College of Education > News and Publications > News: Oct. - Dec. 2010 > Education with an Electric Twist

Education with an Electric Twist

Penn State doctoral student Vince Youngbauer discusses his undergraduate academic career and his time spent teaching in Lewistown, Pennsylvania.

by Marilyn Perez (October 2010)

Just relax.

If a teacher follows those two words of advice, he/she will already be one step ahead, said Penn State doctoral student and former high school teacher Vince Youngbauer.

Vince1.jpg“I always tell my student teachers, ‘Don’t sweat the petty things and don’t pet the sweaty things.’ ” Youngbauer said. “If you worry about all the small stuff, you’re setting yourself up for failure – or having an ulcer at least.”

Although he can give advice based on his years in the field now, the Jeannette, Pa. native did not always know that teaching would be his path. He began his academic career in 1982 at the then Penn State Mckeesport campus (now Penn State Greater Allegheny.) After exploring the typical high-salary fields of engineering and accounting, Youngbauer decided on music education. The experience, though, was anticlimactic.

“It was me and a bunch of Blue Band people – I had long hair, and there was just this cultural confusion,” he said. “Mostly, I was disappointed that I had finally made a decision on something I really loved and then it just didn’t work out.”

Three years later, in 1985, he decided to drop out of Penn State.

Never leaving the area, he worked as a professional musician and as a guitar, piano and martial arts instructor. Youngbauer said he couldn’t help but acknowledge the naturally occurring trend of teaching in his life.

“It was kind of like, ‘Well, this is what I’m doing, and I seem to be good at it.’ ”

After marrying and starting a family, he returned to Penn State and received his bachelor’s degree from the College of Education in 1998. Within a few months, he was hired as a high school social studies teacher for Mifflin County School District in Lewistown, Pa., where he stayed for ten years.

“I really like the interaction from teaching, I guess from being a musician,” he said. “When I taught high school, it was still my show. It’s an arrogance; I won’t lie. You’re telling somebody something they don’t know. There’s a rush from that.”

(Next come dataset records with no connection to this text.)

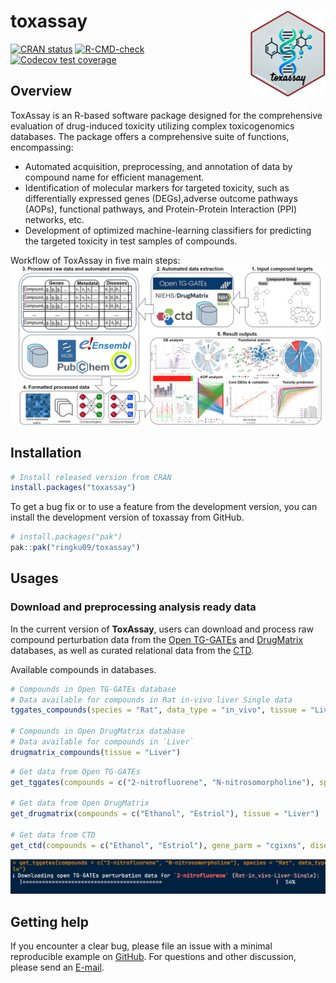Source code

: 
<!-- README.md is generated from README.Rmd. Please edit that file -->

# toxassay <a href="https://dplyr.tidyverse.org"><img src="man/figures/logo.png" align="right" height="138" /></a>

<!-- badges: start -->

[![CRAN
status](https://www.r-pkg.org/badges/version/dplyr)](https://cran.r-project.org/package=dplyr)
[![R-CMD-check](https://github.com/tidyverse/dplyr/actions/workflows/R-CMD-check.yaml/badge.svg)](https://github.com/tidyverse/dplyr/actions/workflows/R-CMD-check.yaml)
[![Codecov test
coverage](https://codecov.io/gh/tidyverse/dplyr/branch/main/graph/badge.svg)](https://app.codecov.io/gh/tidyverse/dplyr?branch=main)
<!-- badges: end -->

## Overview

ToxAssay is an R-based software package designed for the comprehensive
evaluation of drug-induced toxicity utilizing complex toxicogenomics
databases. The package offers a comprehensive suite of functions,
encompassing:

- Automated acquisition, preprocessing, and annotation of data by
  compound name for efficient management.
- Identification of molecular markers for targeted toxicity, such as
  differentially expressed genes (DEGs),adverse outcome pathways (AOPs),
  functional pathways, and Protein-Protein Interaction (PPI) networks,
  etc.
- Development of optimized machine-learning classifiers for predicting
  the targeted toxicity in test samples of compounds.

Workflow of ToxAssay in five main steps:
<img src="man/figures/workflow.png" width="890"/>

## Installation

``` r
# Install released version from CRAN
install.packages("toxassay")
```

To get a bug fix or to use a feature from the development version, you
can install the development version of toxassay from GitHub.

``` r
# install.packages("pak")
pak::pak("ringku09/toxassay")
```

## Usages

### Download and preprocessing analysis ready data

In the current version of **ToxAssay**, users can download and process
raw compound perturbation data from the [Open
TG-GATEs](https://dbarchive.biosciencedbc.jp/en/open-tggates/download.html)
and [DrugMatrix](https://ntp.niehs.nih.gov/data/drugmatrix) databases,
as well as curated relational data from the [CTD](https://ctdbase.org).

Available compounds in databases.

``` r
# Compounds in Open TG-GATEs database
# Data available for compounds in Rat in-vivo liver Single data
tggates_compounds(species = "Rat", data_type = "in_vivo", tissue = "Liver", dose_type = "Single")

# Compounds in Open DrugMatrix database
# Data available for compounds in `Liver`
drugmatrix_compounds(tissue = "Liver")
```

``` r
# Get data from Open TG-GATEs
get_tggates(compounds = c("2-nitrofluorene", "N-nitrosomorpholine"), species = "Rat", data_type = "in_vivo", tissue = "Liver", dose_type = "Single")

# Get data from Open DrugMatrix
get_drugmatrix(compounds = c("Ethanol", "Estriol"), tissue = "Liver")

# Get data from CTD
get_ctd(compounds = c("Ethanol", "Estriol"), gene_parm = "cgixns", disease_parm = "diseases")
```

<img src="man/figures/downloading.png" width="890"/>

## Getting help

If you encounter a clear bug, please file an issue with a minimal
reproducible example on
[GitHub](https://github.com/ringku09/toxassay/issues). For questions and
other discussion, please send an [E-mail](mailto:ringku_740@yahoo.com).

Youngbauer wanted to stand on his own as a social studies teacher, so he hid his former life as a musician from his students. He covered tattoos, but over the years, students started to catch on.

Somehow, he said, “by the planets aligning the right way,” he and four students rearranged the Tran-Siberian Orchestra’s version of “Carol of the Bells” and created a music video that was displayed to the whole school the day before Christmas break.

The students involved with this music video ended up making CDs and selling them. They raised this money with the hopes that Youngbauer would use it towards the funding of a guitar club, which would eventually be known as the String Guild.

“With that I bought some small amplifiers and tuners and stuff. They wanted that to be their legacy—it was warming,” he said. “This was something I had trouble with because I didn’t want to be that teacher. I didn’t want to be the guitar teacher.”

There were about 50 members of the guitar club, and Youngbauer would hold sessions early in the morning.

“I can remember a parent showing up one morning, and I said ‘Hey, can I help you with anything?’ She said ‘I just want to know what got my son out of bed at six in the morning so he could be here. I’ve never seen this from him,’ ” Youngbauer related.

The way it happened was ideal for what Youngbauer had wanted--he established himself as a teacher first, and the rest fell into place.

As for the future, Youngbauer has plans to affect more than just classrooms of students.

“I want to teach at the university level,” Youngbauer said. “I kept getting recognized as being this great teacher, and being a teacher is very honorable, but what if I actually taught teachers? Instead of meeting 120 students a year, I could affect, hopefully, the lives of many more students.”

Youngbauer is currently working on his thesis, which discusses the fact that students and young people need to learn how to sift through news media, which can be profit driven. He stresses that this is crucial as young people become eligible to vote. He plans to finish his degree in the spring.